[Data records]
>>>

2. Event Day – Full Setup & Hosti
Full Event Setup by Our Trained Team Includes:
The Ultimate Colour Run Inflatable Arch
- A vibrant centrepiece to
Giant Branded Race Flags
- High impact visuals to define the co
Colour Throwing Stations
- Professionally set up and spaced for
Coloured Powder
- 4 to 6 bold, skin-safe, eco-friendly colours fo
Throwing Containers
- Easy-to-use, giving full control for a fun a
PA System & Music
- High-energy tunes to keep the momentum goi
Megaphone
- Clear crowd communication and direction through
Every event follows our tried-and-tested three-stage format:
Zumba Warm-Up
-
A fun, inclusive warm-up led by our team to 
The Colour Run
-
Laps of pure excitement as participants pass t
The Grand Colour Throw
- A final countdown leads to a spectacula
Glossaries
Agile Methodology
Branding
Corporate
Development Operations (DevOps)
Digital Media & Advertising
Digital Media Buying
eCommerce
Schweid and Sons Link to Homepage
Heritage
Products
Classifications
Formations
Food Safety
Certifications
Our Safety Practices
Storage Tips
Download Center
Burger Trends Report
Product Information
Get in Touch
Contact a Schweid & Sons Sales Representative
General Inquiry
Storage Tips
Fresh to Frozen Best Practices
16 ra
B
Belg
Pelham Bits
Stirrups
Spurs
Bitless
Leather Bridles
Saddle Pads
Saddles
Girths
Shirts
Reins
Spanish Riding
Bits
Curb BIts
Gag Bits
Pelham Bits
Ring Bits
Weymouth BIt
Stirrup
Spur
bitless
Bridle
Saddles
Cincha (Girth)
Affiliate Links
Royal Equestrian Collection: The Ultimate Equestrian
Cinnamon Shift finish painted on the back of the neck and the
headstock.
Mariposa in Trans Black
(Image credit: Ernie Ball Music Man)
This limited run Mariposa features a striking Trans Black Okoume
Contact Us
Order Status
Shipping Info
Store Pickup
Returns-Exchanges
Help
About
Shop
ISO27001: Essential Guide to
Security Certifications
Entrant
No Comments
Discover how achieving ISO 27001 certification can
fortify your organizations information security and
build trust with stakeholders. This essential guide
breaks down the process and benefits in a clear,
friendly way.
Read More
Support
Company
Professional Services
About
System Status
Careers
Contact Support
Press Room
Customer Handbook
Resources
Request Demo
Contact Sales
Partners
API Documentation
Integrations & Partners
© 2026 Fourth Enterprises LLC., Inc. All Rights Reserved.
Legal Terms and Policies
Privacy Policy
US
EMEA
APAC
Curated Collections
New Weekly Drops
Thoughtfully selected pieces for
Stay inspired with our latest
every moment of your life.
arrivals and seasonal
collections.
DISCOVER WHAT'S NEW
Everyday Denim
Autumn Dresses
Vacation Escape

<<<

§ **TASK REQUIREMENTS**: Your reply should be one number: how many lines in the records contain "Throwing".

§ **ANSWER BELOW**: 2